• [Exercise]: Scan the records below for the line containing "Bounding box of the woman at (413, 313)?" and the line containing "I need the box that holds the wall speaker.". Copy both, plus every line between, exactly.

• [Saved data entries]:
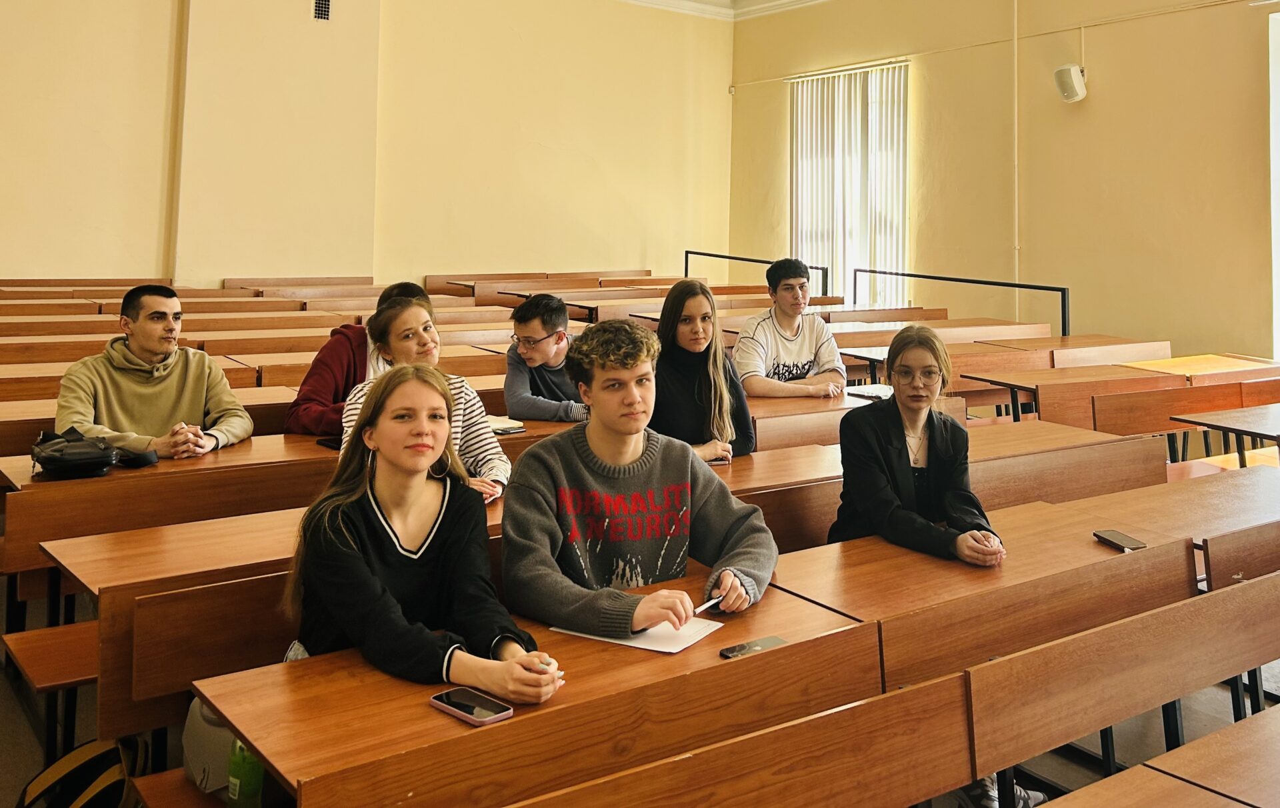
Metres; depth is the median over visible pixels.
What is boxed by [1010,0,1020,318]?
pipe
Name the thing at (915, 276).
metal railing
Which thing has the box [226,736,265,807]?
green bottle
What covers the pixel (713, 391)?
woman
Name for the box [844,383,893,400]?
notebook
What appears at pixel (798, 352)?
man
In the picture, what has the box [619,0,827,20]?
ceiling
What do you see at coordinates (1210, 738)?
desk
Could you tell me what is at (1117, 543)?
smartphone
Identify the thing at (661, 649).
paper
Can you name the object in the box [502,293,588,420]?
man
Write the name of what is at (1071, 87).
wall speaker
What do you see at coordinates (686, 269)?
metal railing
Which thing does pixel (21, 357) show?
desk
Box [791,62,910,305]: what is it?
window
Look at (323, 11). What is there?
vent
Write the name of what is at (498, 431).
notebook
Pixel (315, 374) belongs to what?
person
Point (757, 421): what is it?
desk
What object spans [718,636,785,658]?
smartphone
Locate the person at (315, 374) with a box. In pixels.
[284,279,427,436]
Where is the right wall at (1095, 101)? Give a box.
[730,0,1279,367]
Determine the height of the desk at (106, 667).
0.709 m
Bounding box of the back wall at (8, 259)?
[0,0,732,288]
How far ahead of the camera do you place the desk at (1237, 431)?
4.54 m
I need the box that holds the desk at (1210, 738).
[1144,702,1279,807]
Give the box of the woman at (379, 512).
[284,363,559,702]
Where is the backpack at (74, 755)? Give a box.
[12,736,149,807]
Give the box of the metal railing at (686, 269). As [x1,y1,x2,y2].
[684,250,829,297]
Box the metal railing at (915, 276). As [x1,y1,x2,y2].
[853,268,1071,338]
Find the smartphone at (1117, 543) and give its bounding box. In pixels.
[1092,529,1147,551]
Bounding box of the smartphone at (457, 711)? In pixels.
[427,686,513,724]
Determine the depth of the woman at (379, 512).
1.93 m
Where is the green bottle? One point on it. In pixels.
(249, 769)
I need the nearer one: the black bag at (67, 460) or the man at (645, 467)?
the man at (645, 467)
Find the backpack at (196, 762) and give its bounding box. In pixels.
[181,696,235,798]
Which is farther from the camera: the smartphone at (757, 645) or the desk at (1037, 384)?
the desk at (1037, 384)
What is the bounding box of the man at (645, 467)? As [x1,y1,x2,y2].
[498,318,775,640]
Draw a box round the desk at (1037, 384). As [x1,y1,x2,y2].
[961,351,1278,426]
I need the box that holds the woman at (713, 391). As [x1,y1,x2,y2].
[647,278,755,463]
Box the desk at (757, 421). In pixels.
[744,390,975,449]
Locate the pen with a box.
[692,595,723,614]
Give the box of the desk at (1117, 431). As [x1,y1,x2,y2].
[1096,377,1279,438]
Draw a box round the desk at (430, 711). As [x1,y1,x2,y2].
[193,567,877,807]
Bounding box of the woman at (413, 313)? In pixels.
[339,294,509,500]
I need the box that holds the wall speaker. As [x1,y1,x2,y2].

--

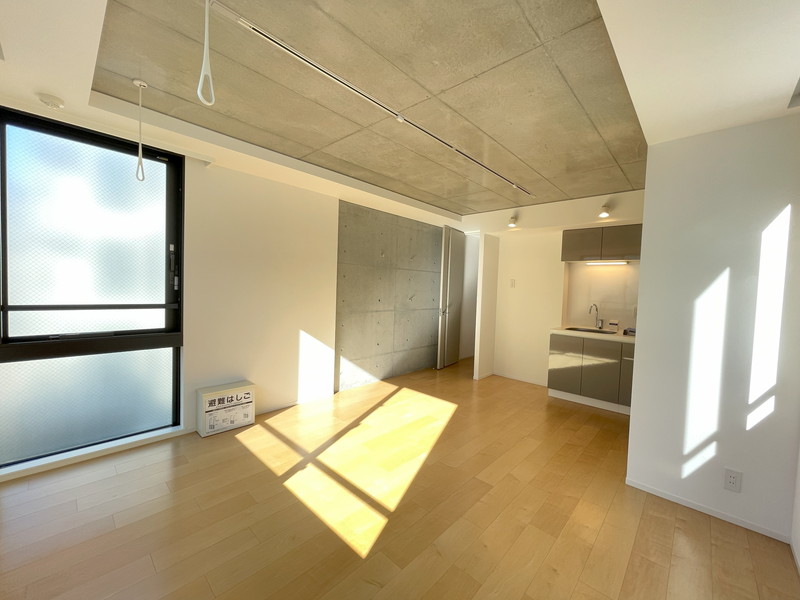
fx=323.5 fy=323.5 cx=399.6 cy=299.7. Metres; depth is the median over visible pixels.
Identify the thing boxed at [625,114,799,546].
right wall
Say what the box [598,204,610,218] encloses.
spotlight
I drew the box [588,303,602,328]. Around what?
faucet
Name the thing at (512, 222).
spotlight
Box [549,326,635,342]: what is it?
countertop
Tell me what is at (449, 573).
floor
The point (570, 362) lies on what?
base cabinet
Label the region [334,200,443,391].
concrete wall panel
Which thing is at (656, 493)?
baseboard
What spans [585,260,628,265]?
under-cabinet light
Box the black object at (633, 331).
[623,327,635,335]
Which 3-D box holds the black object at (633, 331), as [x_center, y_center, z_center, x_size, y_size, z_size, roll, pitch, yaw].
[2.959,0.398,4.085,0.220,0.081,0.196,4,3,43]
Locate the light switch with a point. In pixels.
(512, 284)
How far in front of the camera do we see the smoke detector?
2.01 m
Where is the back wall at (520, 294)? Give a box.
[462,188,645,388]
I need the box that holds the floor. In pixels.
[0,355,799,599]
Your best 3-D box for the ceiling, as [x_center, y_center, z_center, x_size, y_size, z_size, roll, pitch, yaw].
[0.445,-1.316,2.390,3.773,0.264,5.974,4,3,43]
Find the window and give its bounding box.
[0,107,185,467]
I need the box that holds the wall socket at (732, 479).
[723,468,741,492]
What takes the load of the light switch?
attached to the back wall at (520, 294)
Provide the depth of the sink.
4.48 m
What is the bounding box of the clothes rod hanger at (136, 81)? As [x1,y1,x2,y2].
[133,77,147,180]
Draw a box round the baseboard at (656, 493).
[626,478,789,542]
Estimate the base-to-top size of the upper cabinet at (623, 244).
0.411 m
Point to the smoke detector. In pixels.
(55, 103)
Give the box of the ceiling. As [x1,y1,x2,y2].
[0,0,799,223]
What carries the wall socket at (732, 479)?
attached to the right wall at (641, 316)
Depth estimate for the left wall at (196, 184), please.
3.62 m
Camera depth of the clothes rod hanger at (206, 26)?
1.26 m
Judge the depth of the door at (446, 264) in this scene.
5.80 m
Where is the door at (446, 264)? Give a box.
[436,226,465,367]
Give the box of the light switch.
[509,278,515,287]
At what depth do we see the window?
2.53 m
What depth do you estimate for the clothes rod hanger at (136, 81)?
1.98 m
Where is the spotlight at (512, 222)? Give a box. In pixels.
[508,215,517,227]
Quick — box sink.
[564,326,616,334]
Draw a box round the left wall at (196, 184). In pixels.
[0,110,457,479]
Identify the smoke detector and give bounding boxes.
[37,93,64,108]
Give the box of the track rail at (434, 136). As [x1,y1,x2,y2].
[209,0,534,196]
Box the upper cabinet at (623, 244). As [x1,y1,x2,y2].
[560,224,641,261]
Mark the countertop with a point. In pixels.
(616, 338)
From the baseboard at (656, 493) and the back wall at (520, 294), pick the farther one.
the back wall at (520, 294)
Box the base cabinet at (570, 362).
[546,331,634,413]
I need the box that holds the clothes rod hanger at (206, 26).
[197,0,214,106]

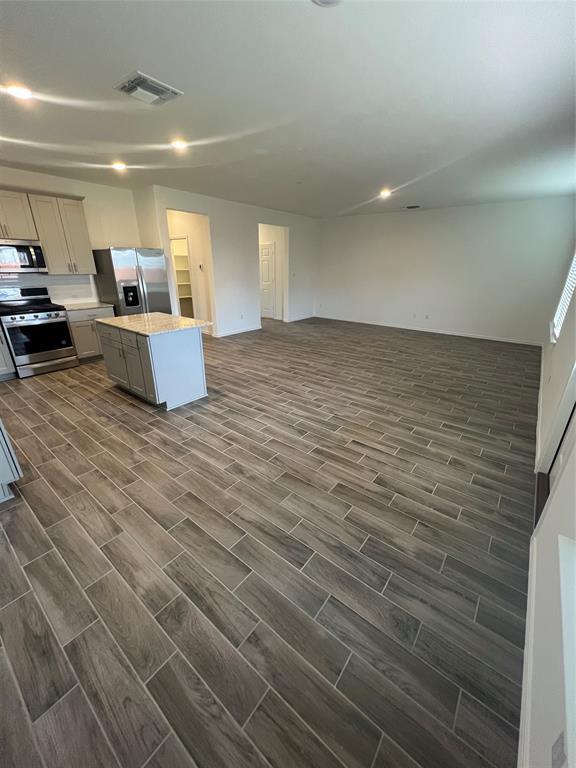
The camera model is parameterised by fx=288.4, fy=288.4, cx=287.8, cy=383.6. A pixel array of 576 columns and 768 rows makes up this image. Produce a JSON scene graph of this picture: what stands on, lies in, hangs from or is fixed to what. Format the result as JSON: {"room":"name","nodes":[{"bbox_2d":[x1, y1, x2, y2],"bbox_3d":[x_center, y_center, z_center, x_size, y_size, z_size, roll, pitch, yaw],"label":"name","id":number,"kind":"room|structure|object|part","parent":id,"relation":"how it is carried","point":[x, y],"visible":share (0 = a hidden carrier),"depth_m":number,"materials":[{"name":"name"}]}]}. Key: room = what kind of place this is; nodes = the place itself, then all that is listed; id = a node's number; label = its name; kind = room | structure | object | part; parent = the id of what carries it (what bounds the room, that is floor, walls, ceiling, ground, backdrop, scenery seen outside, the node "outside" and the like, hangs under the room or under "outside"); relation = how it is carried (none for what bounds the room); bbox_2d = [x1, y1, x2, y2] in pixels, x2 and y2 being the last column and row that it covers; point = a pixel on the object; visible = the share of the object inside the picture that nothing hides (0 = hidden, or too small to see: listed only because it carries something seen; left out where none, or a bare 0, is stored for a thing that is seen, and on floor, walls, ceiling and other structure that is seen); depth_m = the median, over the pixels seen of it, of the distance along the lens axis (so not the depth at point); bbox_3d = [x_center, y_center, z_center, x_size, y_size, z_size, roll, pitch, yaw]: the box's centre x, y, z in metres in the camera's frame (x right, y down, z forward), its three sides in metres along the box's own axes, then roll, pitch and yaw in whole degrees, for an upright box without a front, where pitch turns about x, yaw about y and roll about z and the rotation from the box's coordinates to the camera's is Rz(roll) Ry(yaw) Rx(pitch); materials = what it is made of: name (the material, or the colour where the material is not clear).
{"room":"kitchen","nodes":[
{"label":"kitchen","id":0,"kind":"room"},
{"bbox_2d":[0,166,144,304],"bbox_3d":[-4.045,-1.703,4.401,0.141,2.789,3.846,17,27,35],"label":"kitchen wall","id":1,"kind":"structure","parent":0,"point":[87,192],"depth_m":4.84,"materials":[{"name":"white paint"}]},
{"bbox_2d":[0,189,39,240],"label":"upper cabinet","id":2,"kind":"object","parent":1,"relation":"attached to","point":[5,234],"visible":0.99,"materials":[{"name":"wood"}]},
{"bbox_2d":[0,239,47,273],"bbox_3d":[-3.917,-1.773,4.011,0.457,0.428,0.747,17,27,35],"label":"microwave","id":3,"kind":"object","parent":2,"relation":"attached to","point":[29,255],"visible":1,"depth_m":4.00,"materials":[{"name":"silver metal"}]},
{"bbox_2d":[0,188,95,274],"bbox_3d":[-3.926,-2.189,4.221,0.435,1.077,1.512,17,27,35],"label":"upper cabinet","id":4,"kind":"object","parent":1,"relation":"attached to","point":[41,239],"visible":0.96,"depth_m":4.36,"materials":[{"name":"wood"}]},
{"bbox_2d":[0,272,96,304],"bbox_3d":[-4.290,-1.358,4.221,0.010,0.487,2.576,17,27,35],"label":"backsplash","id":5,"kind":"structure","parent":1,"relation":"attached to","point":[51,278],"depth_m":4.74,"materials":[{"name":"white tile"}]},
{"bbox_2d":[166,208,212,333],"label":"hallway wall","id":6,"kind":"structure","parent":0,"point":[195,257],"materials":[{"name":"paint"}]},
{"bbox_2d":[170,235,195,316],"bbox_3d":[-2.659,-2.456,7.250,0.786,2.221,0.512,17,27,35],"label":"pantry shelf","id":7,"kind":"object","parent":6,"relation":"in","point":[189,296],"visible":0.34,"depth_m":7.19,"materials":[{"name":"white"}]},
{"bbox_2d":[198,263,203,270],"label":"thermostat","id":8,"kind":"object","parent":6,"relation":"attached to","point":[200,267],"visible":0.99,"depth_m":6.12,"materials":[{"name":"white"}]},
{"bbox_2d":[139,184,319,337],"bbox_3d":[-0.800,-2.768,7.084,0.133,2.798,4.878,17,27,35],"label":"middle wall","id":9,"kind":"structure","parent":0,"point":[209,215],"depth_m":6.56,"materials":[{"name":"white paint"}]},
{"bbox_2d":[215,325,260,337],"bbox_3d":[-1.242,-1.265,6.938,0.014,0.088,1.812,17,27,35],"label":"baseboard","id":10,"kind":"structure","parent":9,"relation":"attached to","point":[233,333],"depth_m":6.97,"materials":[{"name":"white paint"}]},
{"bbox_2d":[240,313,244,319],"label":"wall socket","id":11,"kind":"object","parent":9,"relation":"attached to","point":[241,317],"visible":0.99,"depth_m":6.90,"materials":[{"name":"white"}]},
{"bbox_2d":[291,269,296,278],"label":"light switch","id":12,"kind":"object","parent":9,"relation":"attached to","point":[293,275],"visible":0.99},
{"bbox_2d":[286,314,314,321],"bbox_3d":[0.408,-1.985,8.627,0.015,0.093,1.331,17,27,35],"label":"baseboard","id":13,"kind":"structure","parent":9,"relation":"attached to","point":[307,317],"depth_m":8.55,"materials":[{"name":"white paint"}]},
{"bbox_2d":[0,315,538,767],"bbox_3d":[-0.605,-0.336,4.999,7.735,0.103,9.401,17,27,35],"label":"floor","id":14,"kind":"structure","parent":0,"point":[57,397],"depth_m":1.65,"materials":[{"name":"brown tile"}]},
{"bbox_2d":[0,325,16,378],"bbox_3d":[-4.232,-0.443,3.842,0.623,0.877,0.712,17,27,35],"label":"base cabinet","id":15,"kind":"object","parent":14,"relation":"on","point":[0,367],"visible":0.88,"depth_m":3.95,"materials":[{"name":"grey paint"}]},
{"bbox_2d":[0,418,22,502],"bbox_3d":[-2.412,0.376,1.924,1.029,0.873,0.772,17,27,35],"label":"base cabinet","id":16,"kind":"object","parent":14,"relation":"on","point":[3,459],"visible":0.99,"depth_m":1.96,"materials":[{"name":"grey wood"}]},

...

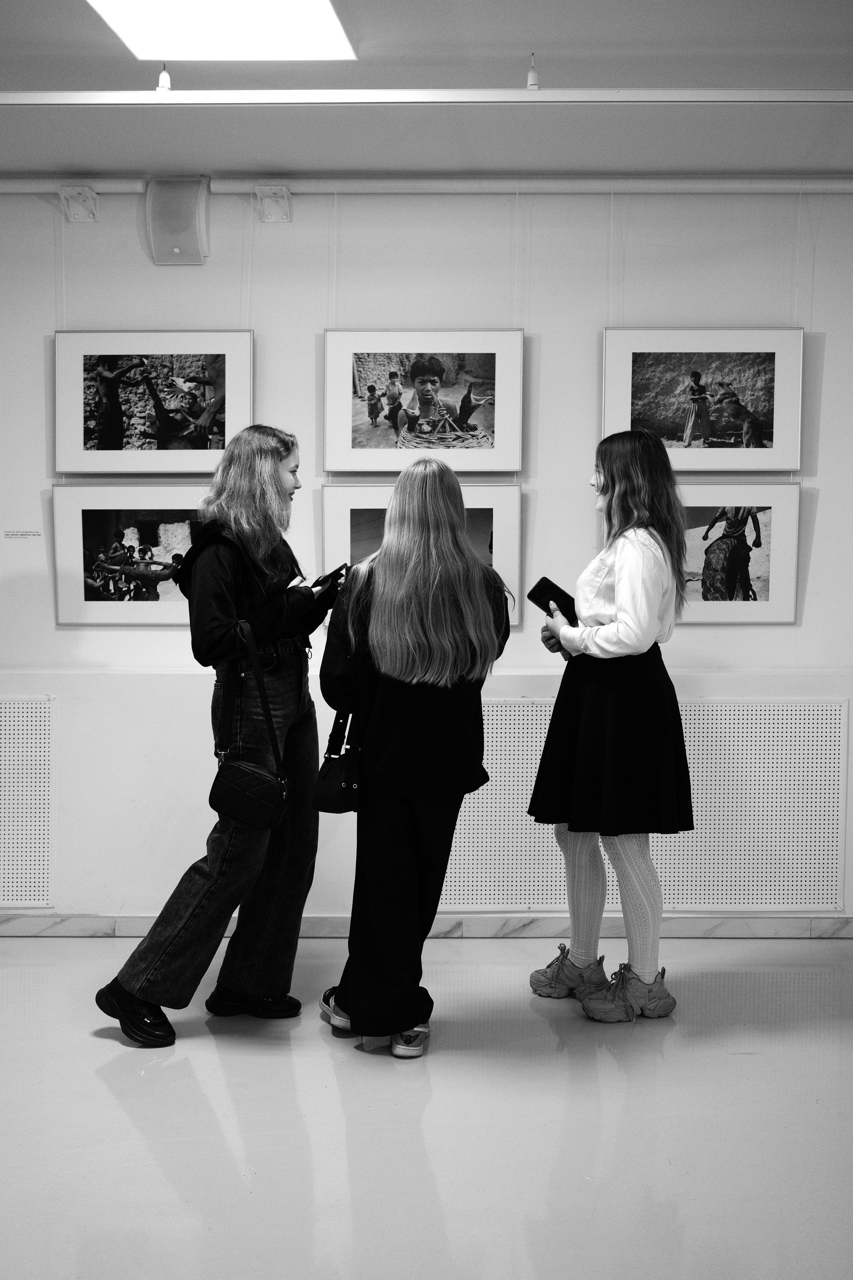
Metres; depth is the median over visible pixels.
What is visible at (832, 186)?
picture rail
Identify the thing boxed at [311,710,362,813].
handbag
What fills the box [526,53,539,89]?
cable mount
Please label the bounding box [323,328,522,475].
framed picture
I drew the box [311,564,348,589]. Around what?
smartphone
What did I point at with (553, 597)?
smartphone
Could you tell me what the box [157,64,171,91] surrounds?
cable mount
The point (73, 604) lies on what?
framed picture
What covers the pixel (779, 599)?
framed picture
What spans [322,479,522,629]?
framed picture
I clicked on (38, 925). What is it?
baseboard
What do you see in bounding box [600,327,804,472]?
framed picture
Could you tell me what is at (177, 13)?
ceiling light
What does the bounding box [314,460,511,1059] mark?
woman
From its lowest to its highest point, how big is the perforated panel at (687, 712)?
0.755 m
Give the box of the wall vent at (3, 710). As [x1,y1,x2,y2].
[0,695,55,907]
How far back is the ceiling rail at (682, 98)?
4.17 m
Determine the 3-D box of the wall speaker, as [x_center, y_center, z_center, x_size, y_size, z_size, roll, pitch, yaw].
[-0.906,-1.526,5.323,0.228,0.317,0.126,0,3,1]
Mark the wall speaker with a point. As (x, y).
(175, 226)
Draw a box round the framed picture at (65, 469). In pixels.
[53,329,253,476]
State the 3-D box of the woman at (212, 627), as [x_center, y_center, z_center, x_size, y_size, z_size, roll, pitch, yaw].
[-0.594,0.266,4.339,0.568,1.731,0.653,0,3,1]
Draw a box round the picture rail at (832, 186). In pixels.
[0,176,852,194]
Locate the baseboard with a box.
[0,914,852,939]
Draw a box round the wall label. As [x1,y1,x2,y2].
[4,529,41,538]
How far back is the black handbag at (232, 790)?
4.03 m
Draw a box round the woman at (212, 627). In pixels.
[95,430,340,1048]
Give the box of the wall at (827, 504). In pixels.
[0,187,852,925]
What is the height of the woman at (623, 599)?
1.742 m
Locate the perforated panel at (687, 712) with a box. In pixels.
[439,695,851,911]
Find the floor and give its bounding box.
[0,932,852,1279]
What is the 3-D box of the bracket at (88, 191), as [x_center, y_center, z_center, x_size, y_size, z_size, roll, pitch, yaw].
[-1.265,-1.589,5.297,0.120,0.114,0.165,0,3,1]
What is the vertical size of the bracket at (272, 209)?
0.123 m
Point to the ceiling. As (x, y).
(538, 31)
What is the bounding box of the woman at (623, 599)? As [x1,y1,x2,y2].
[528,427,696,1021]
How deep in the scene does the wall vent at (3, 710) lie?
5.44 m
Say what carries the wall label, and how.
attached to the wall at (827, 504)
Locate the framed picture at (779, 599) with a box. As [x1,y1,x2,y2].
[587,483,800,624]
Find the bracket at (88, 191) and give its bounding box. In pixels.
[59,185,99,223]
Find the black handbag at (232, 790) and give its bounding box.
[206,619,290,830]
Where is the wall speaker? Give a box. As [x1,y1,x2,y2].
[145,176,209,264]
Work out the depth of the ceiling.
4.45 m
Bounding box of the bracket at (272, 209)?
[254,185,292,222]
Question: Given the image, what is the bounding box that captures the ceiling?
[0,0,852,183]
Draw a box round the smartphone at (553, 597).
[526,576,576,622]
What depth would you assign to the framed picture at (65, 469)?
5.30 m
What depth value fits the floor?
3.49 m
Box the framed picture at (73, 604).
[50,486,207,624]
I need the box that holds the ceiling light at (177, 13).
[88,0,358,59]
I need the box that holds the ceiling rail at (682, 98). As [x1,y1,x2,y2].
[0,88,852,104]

• [Task solution]:
Bounding box of the woman at (413, 313)? In pixels.
[339,294,509,500]
I need the box that holds the wall speaker. As [x1,y1,x2,y2].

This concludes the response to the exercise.